=== 課題の指示 ===
セルロース微細繊維の製造に関する文章について、最後の文のあとに続く部分を書き上げなさい。

=== 提示文 ===
セルロースと反応性解繊液との重量割合は、前者/後者=1/99〜30/70程度の範囲から選択でき、例えば1.2/98.8〜25/75、好ましくは1.3/98.7〜20/80、さらに好ましくは1.5/98.5〜15/85程度である。両者の重量割合は、混練機を用いて生産性を向上できる点から、前者/後者=3/97〜20/80、好ましくは5/95〜15/85、さらに好ましくは8/92〜12/82程度であってもよい。セルロースの割合が少なすぎると、カルボキシル基含有セルロース微細繊維の生産量が低くなり、多すぎると、反応時間が長くなるため、いずれにしても生産性が低下する虞がある。さらに、セルロースの割合が多すぎると得られた微細繊維のサイズと修飾率の均一性が低下する虞がある。
反応性解繊液に対するセルロースの飽和吸収率は、例えば10倍以上(例えば10〜200倍程度)、好ましくは20倍以上(例えば20〜150倍程度)、さらに好ましくは30倍以上(例えば30〜100倍程度)である。飽和吸収率が低すぎると、セルロースの解繊性及び得られた微細繊維の均一性が低下する虞がある。
(二塩基カルボン酸無水物)
二塩基カルボン酸(ジカルボン酸)無水物(エステル化剤)には、脂肪族ジカルボン酸無水物、脂環族ジカルボン酸無水物、芳香族ジカルボン酸無水物が含まれる。
脂肪族ジカルボン酸無水物としては、例えば、無水コハク酸などの飽和脂肪族ジカルボン酸無水物;無水マレイン酸、無水イタコン酸などの不飽和脂肪族ジカルボン酸無水物などが挙げられる。脂環族ジカルボン酸無水物としては、例えば、1−シクロヘキセン−1,2−ジカルボン酸無水物、ヘキサヒドロ無水フタル酸、メチルテトラヒドロ無水フタル酸などが挙げられる。芳香族ジカルボン酸無水物としては、例えば、無水フタル酸、無水ナフタル酸などが挙げられる。これらの二塩基カルボン酸無水物は、単独で又は二種以上組み合わせて使用できる。

=== 行の一覧 ===
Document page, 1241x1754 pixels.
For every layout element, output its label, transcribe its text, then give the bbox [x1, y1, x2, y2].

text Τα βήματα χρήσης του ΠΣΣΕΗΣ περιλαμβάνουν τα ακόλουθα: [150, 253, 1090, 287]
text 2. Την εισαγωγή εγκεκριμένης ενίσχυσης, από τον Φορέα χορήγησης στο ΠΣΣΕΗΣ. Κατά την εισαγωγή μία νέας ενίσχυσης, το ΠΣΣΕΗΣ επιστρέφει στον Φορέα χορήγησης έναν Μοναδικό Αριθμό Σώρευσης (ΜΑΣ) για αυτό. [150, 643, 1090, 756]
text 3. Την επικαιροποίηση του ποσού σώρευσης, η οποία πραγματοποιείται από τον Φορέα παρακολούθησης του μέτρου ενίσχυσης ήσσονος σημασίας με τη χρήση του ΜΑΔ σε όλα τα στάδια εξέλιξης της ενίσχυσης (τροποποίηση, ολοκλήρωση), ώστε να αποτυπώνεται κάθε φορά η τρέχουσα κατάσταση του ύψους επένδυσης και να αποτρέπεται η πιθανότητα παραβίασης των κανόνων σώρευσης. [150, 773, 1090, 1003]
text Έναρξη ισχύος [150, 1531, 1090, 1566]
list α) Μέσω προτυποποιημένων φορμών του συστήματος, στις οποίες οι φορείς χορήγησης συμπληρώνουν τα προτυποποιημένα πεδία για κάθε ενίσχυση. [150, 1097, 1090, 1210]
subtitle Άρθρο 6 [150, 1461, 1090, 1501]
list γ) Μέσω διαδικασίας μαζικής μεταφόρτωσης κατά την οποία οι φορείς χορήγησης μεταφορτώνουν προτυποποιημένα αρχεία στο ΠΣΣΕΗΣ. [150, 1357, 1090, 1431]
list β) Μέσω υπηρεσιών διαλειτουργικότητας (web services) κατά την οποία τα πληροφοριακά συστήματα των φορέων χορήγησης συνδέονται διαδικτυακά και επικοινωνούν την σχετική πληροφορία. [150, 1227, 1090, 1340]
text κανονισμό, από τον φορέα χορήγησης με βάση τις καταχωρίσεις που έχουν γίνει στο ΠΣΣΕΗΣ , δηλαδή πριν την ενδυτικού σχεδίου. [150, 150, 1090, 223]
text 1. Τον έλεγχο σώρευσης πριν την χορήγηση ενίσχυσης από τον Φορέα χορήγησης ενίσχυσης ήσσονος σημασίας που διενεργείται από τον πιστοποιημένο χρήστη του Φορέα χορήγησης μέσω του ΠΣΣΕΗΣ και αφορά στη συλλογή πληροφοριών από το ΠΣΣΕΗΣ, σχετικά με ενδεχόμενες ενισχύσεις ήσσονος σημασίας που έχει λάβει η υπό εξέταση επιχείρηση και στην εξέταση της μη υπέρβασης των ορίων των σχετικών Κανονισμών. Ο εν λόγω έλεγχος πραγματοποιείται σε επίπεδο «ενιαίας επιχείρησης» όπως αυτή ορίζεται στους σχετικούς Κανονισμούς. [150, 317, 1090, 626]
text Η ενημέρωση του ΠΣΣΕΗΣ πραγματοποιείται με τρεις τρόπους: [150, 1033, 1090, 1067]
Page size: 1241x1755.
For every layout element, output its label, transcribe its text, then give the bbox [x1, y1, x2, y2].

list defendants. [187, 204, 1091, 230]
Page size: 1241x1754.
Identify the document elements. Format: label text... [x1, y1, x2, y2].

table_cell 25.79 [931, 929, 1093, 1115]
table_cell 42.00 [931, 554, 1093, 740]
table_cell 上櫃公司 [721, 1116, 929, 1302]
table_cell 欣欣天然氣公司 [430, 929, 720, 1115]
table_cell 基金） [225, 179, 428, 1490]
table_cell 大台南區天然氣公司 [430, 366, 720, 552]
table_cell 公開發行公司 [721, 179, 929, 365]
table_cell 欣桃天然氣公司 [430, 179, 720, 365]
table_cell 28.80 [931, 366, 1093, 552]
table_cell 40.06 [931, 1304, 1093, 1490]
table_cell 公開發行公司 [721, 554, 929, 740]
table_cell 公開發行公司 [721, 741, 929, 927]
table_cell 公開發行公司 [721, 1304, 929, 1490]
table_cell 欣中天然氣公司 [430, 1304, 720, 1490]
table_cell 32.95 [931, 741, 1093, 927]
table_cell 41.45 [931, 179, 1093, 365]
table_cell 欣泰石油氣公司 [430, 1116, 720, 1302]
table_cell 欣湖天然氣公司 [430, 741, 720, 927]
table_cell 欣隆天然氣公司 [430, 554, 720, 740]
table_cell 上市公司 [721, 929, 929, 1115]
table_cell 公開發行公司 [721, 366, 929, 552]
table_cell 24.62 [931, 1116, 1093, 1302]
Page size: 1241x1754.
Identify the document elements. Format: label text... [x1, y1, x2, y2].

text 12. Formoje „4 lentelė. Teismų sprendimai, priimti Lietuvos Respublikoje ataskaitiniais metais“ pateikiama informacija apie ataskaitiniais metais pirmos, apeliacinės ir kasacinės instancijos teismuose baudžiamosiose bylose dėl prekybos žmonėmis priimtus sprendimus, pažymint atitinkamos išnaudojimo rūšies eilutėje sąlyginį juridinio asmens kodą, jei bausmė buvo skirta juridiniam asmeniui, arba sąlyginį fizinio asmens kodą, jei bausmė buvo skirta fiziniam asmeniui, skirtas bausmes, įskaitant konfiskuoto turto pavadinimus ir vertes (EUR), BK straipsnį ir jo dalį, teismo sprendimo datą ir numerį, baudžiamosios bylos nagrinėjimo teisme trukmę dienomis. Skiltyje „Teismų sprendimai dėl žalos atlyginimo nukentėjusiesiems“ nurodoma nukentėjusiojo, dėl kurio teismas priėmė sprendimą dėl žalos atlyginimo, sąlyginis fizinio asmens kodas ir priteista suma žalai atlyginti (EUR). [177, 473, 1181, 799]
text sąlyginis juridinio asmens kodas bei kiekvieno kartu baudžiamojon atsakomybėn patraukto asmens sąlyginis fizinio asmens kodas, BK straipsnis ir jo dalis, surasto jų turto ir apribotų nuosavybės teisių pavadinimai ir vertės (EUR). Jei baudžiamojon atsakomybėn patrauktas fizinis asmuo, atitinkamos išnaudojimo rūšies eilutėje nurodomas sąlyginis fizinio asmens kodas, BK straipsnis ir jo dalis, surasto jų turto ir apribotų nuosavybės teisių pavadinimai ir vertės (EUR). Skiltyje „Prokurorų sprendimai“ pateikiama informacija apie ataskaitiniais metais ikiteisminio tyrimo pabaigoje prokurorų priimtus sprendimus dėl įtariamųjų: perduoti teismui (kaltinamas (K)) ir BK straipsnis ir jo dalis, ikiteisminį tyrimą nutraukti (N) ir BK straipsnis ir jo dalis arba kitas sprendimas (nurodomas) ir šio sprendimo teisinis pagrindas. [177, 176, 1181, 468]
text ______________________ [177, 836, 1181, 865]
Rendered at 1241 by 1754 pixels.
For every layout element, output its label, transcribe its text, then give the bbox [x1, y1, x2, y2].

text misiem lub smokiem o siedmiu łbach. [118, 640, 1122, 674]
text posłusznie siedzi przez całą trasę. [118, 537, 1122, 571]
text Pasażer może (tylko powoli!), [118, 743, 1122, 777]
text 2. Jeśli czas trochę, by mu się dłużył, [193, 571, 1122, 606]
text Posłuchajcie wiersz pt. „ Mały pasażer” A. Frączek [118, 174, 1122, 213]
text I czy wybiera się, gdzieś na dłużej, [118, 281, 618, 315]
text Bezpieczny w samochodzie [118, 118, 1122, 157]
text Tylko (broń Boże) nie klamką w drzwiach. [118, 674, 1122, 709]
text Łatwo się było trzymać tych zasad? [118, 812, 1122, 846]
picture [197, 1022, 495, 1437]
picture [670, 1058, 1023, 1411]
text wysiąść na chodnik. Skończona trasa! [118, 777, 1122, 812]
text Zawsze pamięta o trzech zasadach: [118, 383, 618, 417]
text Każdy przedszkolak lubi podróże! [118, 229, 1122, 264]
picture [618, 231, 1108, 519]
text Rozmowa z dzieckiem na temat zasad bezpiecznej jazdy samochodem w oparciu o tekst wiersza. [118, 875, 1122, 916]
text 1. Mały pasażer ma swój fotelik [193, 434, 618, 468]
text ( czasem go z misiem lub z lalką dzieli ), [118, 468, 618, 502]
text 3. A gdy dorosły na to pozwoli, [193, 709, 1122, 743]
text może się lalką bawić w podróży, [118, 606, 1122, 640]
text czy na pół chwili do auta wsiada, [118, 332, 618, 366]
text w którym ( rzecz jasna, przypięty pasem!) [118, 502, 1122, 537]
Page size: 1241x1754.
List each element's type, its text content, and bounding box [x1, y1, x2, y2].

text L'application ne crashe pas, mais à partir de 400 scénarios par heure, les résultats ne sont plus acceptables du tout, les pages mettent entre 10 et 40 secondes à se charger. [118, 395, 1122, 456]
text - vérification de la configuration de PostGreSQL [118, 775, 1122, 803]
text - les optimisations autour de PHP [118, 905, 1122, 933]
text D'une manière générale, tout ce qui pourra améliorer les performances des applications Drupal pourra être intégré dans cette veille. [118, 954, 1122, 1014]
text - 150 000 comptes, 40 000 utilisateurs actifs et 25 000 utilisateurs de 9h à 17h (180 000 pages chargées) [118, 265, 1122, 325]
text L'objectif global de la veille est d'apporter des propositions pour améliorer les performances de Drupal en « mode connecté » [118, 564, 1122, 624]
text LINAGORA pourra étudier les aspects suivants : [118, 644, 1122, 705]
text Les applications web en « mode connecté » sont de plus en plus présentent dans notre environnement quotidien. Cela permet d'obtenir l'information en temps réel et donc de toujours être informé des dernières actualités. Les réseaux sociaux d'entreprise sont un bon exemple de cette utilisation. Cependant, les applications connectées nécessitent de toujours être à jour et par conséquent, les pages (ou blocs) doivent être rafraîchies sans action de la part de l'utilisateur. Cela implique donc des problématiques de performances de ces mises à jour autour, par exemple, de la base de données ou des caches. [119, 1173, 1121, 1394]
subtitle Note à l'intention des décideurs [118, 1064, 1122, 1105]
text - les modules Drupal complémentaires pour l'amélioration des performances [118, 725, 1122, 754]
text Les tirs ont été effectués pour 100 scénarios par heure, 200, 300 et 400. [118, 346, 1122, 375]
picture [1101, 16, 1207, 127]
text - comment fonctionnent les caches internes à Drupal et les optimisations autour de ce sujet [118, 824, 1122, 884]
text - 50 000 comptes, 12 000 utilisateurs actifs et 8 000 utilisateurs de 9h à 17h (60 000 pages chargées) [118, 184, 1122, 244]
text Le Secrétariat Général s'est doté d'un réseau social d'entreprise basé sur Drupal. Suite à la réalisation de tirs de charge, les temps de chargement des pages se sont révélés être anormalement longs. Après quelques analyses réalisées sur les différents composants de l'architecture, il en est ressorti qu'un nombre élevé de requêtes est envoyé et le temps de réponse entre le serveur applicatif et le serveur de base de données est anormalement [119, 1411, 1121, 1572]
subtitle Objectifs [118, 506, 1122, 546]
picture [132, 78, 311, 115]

=== 解答の結果 ===
これらの二塩基カルボン酸無水物のうち、修飾性及び解繊性の点から、無水コハク酸や無水マレイン酸などの炭素数4〜8の飽和又は不飽和脂肪族ジカルボン酸無水物が好ましく、炭素数4〜6の飽和脂肪族ジカルボン酸無水物が特に好ましい。炭素数が大きすぎると、ミクロフィブリル間への浸透性とセルロース水酸基に対する反応性が低下する虞がある。
反応性解繊液中の二塩基カルボン酸無水物の濃度(重量割合)は、ミクロフィブリル間への浸透性とセルロース水酸基に対する反応性のバランスに優れる点から、1〜50重量%(例えば3〜50重量%)程度の範囲から選択でき、例えば2〜40重量%、好ましくは5〜30重量%程度である。
セルロースと二塩基カルボン酸無水物との割合は、ミクロフィブリル間への浸透性とセルロース水酸基に対する反応性のバランスに優れる点から、セルロースの無水グルカンユニット(無水グルコース単位)換算のモル比で、前者/後者=10/1〜1/10程度の範囲から選択でき、例えば1/1〜1/8、好ましくは1/2〜1/6、さらに好ましくは1/3〜1/5程度である。両者の重量割合は、例えば、セルロース/二塩基カルボン酸無水物=30/70〜5/95、好ましくは50/50〜10/90、さらに好ましくは45/55〜15/85程度である。
(触媒)
本発明では、セルロースのエステル化を促進するために、二塩基カルボン酸無水物に加えて触媒を用いる。触媒には、塩基触媒、酸触媒(プロトン酸、ルイス酸など)などが含まれ、金属触媒(有機スズ化合物など)などであってもよい。これらのうち、塩基触媒、酸触媒が汎用される。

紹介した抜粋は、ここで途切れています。